All aboard for another wild wordy ride with our, what do call it? Oh yes, columnist. There are sick bags under your seats should they be required
You’re on a lifeboat in the middle of the ocean. Squally wind, choppy waves, an occasional squid riding a manatee like a jet-ski. On the lifeboat with you is (1) Depeche Mode, (2) the Inspiral Carpets, (3) Moby, (4) Erasure and (5) Yazoo. There are three Vince Clarkes, but let’s not worry about that right now.
The lifeboat party is going great guns. The mop-haired Inspiral one is lapping up the seaweed punch, while Alison out of Yazoo is playing pin-the-tail on a haddock. But there’s a catch: the lifeboat is only built to hold four music acts. Unless you jettison an act, the boat will capsize. You’ll be underwater with plankton munching your undie elastic. Unless it’s no-pants Tuesday, in which case the plankton are in for a real treat. Let’s not get caught up on the plankton; there isn’t time. Who do you chuck overboard? Which music act should become juke box jetsam? More importantly, who is worth saving?
Let’s take each act in turn. You could dump Depeche Mode. The pretty-boy popsters just could not get enough, and they fell into a swamp of drug-drizzled electro-gothism. If I had a mother, which I don’t because I was manufactured from bits of old typewriters, she’d warn me against them. “That Gahan lad will nibble your pants,” says mother, who often confuses pop stars with plankton.
Or how about ditching the Inspiral Carpets? Like all old carpets, this Madchester band is well-trodden, whiffs of the past and often gets piddled on by cats. Their greatest contribution to popular culture was the ‘8:15 From Manchester’ theme tune, a TV programme so dull, it was named after a search result on TheTrainline.com.
You might want to shunt Moby into the mighty swell. The problem with Moby is fire: he thinks it’s an animal.
When passing a dumpster blaze, Moby will stroke the flames and say, “Who’s a good boy then”. He feeds dog biscuits to candles. Moby thinks we shouldn’t eat fire for ethical reasons, and won’t be happy until all known humanity is set upon by a Zippo.
Maybe Erasure deserves a dunk in the damp. No other duo is as environmentally disastrous, with the exception of Robson & Jerome who famously leaked methane. Erasure painted a desert blue just to match their song lyrics. Andy Bell’s stage Speedos reflect so much light, they cause more global warming than a tract of farting bovines. Or perhaps the act to throw overboard should be Yazoo because, er, they’re named after a chocolate drink or something. I dunno.
Water is gushing into the lifeboat faster than the drivel spewing from Kanye West’s mouth. Quick! Which one will you ditch? (1) Is being an electro-goth a crime? (2) Maybe carpets are a good thing. (3) Is baby fire a mammal? (4) Perhaps all deserts should be painted blue. (5) Something-something about chocolate drinks, whatever.

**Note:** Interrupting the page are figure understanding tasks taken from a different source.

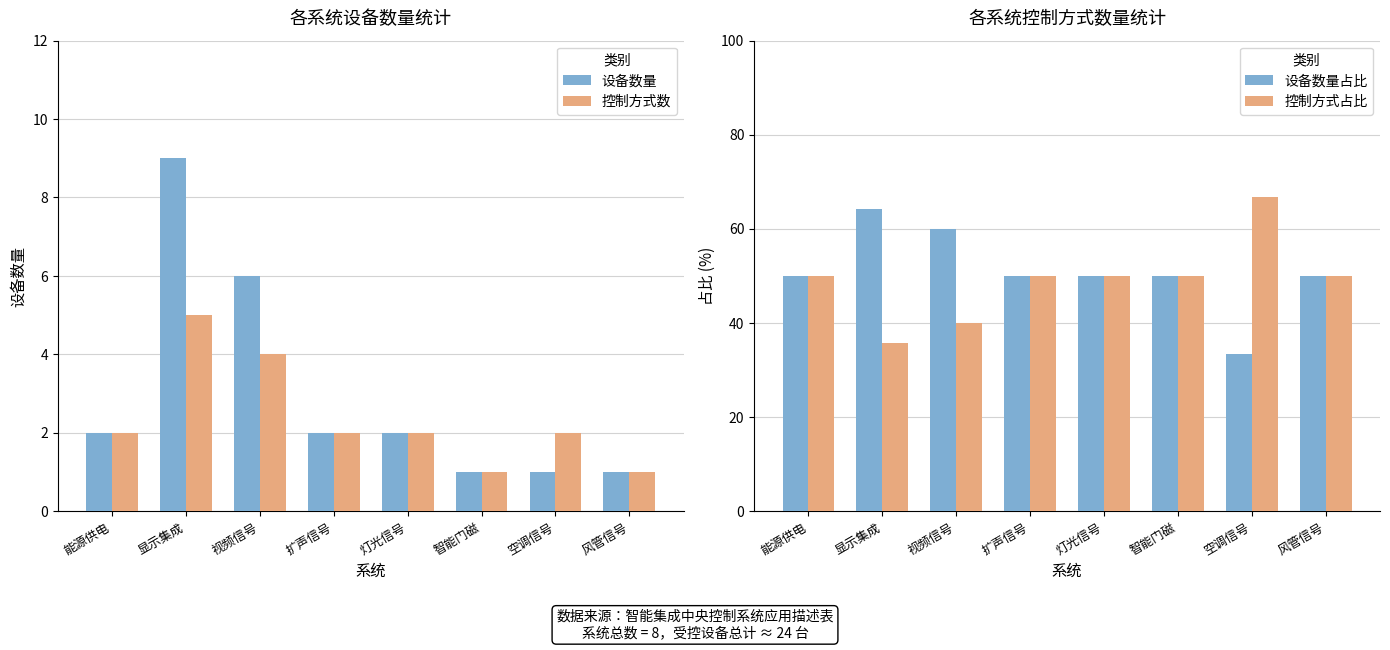

The value of 设备数量占比 at 显示集成 is 113.5. True or false?

False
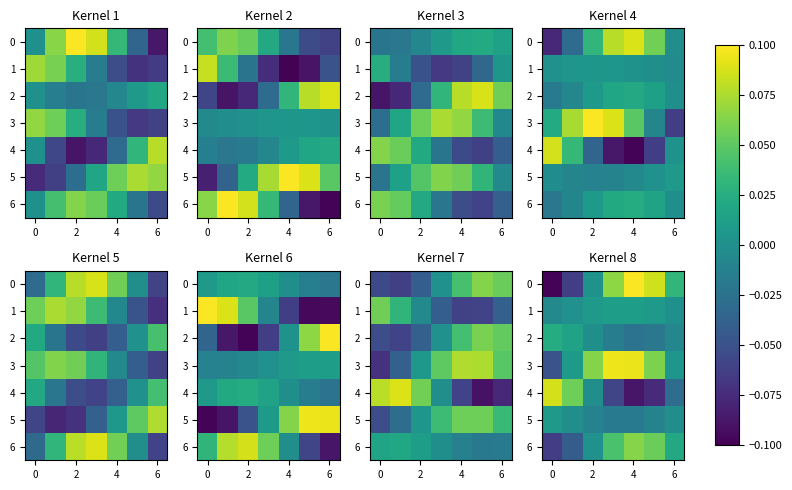

What is the difference between the maximum and second lowest values in the 0 series?

0.2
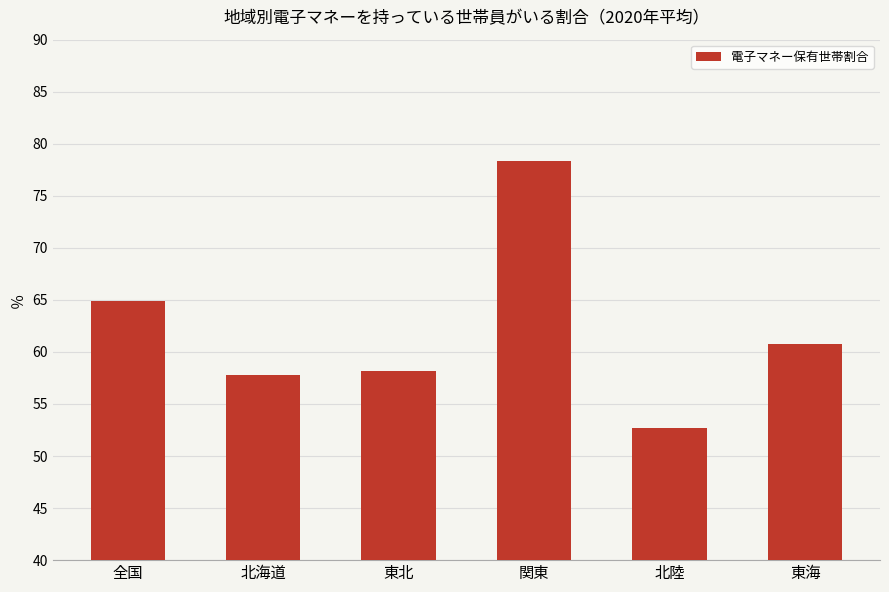

Rank the categories by value from lowest to highest.

北陸, 北海道, 東北, 東海, 全国, 関東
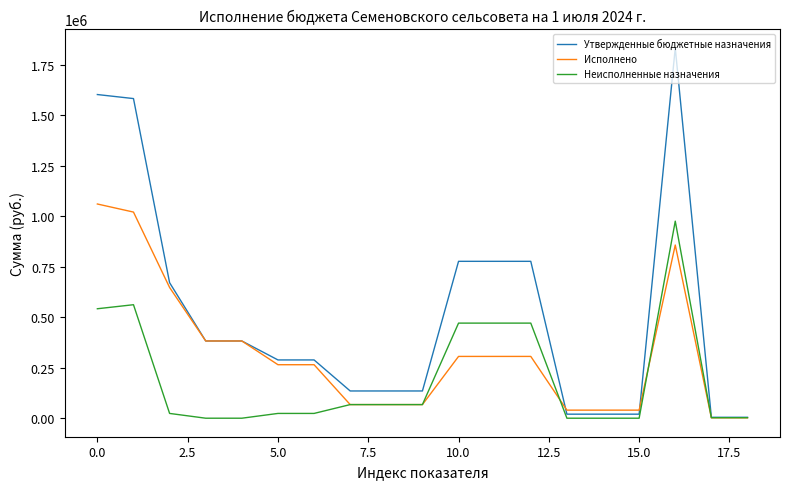

Is this an area chart (filled region under the line)?

No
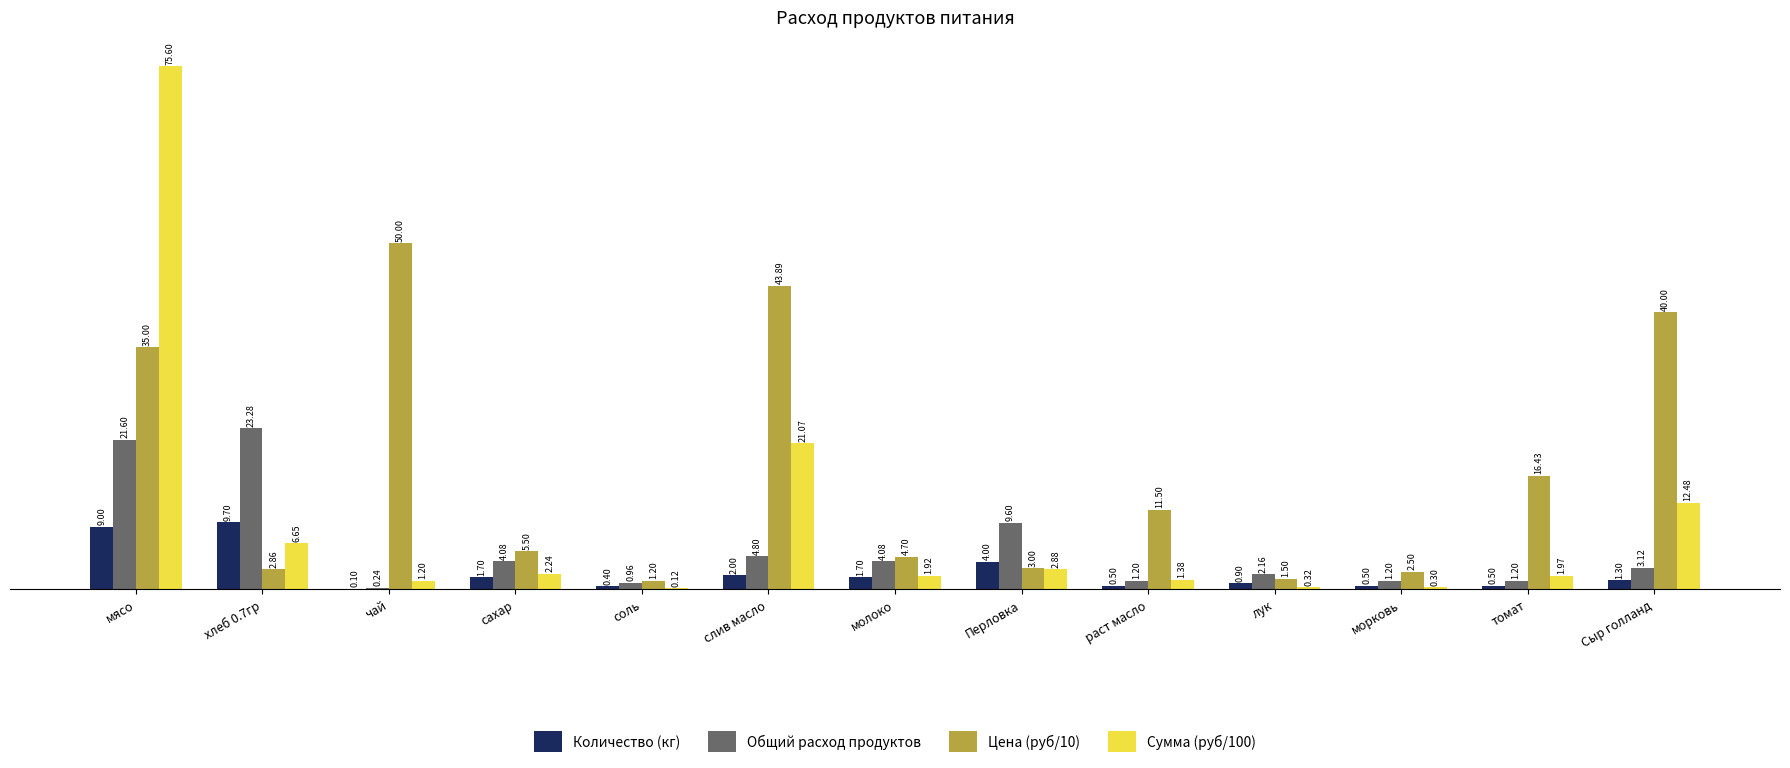

At which category is the sum across all series the highest?

мясо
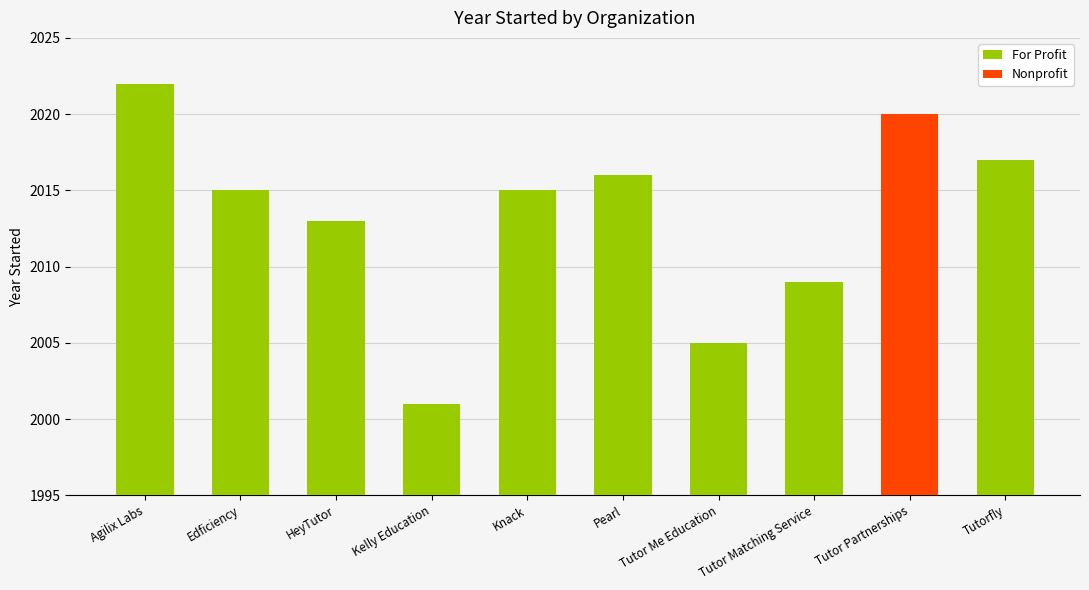

What is the value of the 3rd bar from the left?

2013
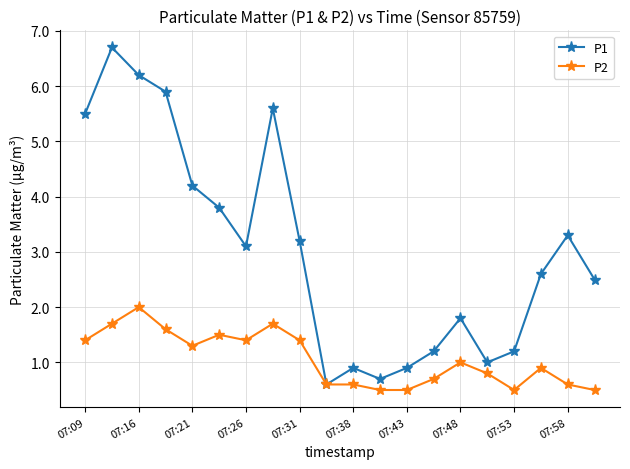

True or false: P2 has more than 1 points higher than both neighbors.

True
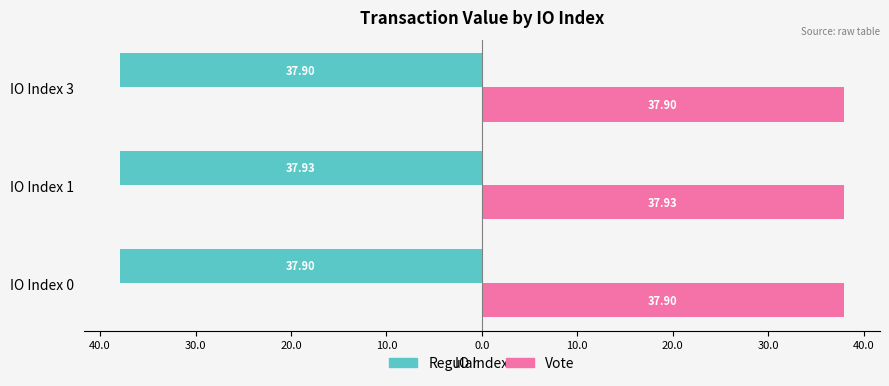

What are all the series names shown in the legend?

Regular, Vote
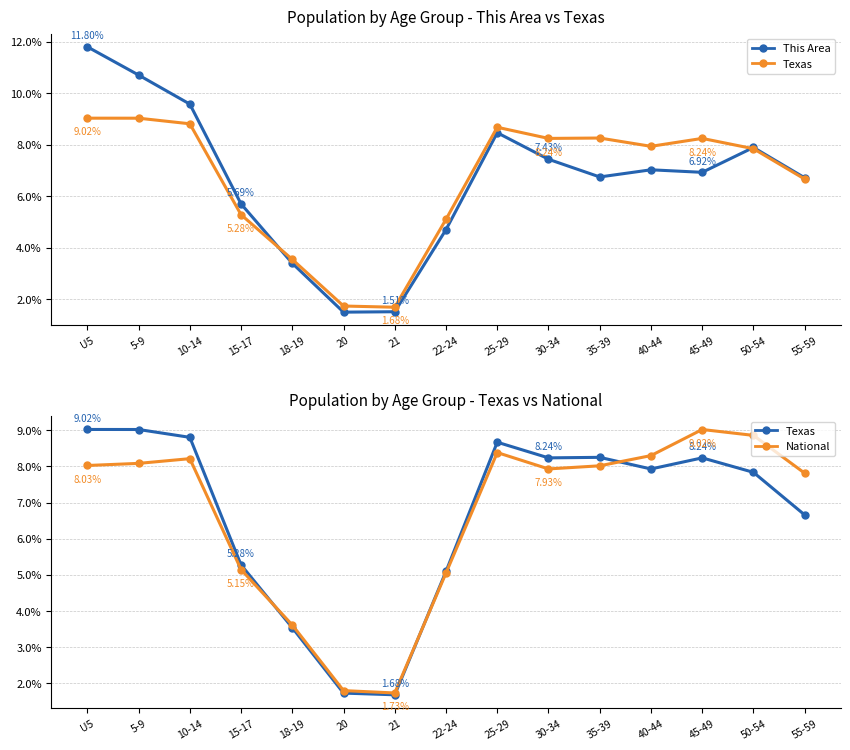

Reading left to right, list all the values displayed in this chart.

This Area: 11.8	10.7	9.6	5.7	3.4	1.5	1.5	4.7	8.5	7.4	6.7	7.0	6.9	7.9	6.7
Texas: 9.0	9.0	8.8	5.3	3.5	1.7	1.7	5.1	8.7	8.2	8.3	7.9	8.2	7.8	6.7
National: 8.0	8.1	8.2	5.1	3.6	1.8	1.7	5.1	8.4	7.9	8.0	8.3	9.0	8.9	7.8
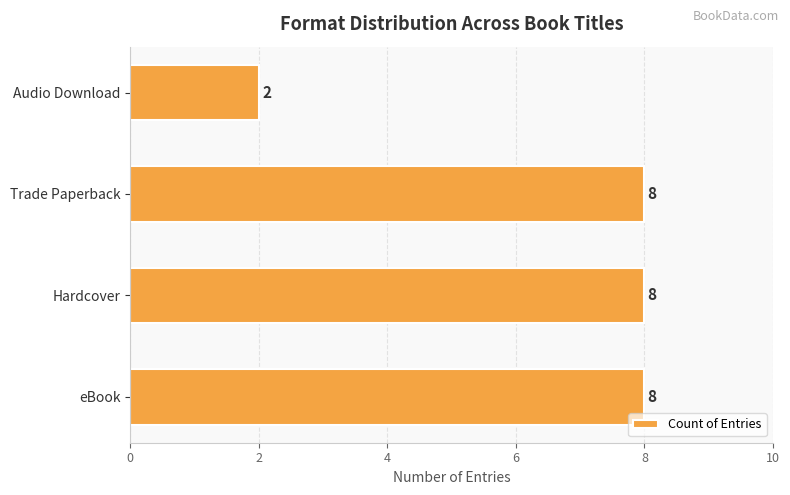

Approximately how many times larger is the value at eBook compared to Hardcover?

1.0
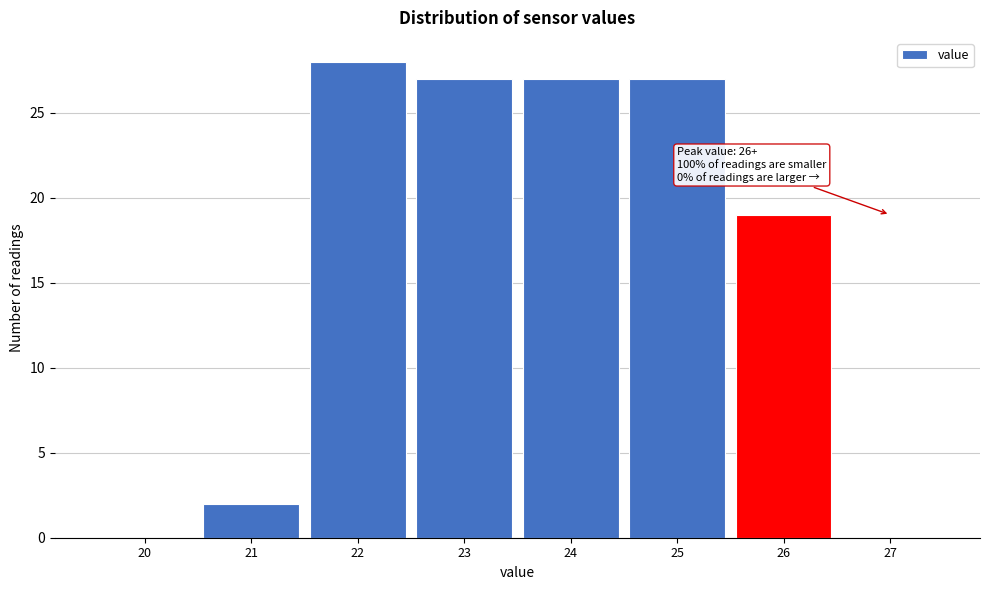

Reading left to right, extract all data points from this chart.

20=0	21=2	22=28	23=27	24=27	25=27	26=19	27=0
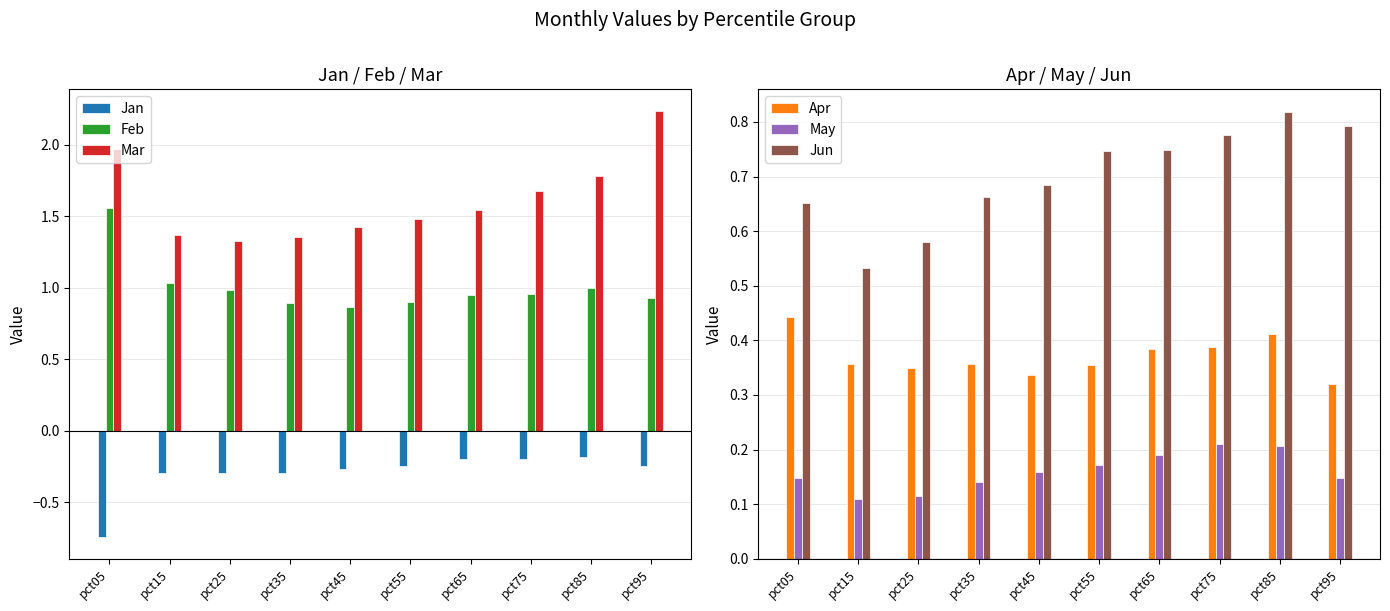

What is the average value of the Jan series?

-0.3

Actually, all these musicians are brilliant. They moulded the landscape you long since drifted away from. How dare you even judge their merits based on some idiot columnist’s lies. There is only one way to lighten the lifeboat load. As you strip to your saggy Y-fronts, you wave goodbye to your pop star shipmates. You belly-flop into the water: a million plankton trill with desire. As you disappear into the deep blue depths, three Vince Clarkes watch from the edge of the lifeboat, a grateful tear tumbling down their cheeks. “Thank you,” they mouth as Clint Boon cracks open a lobster martini.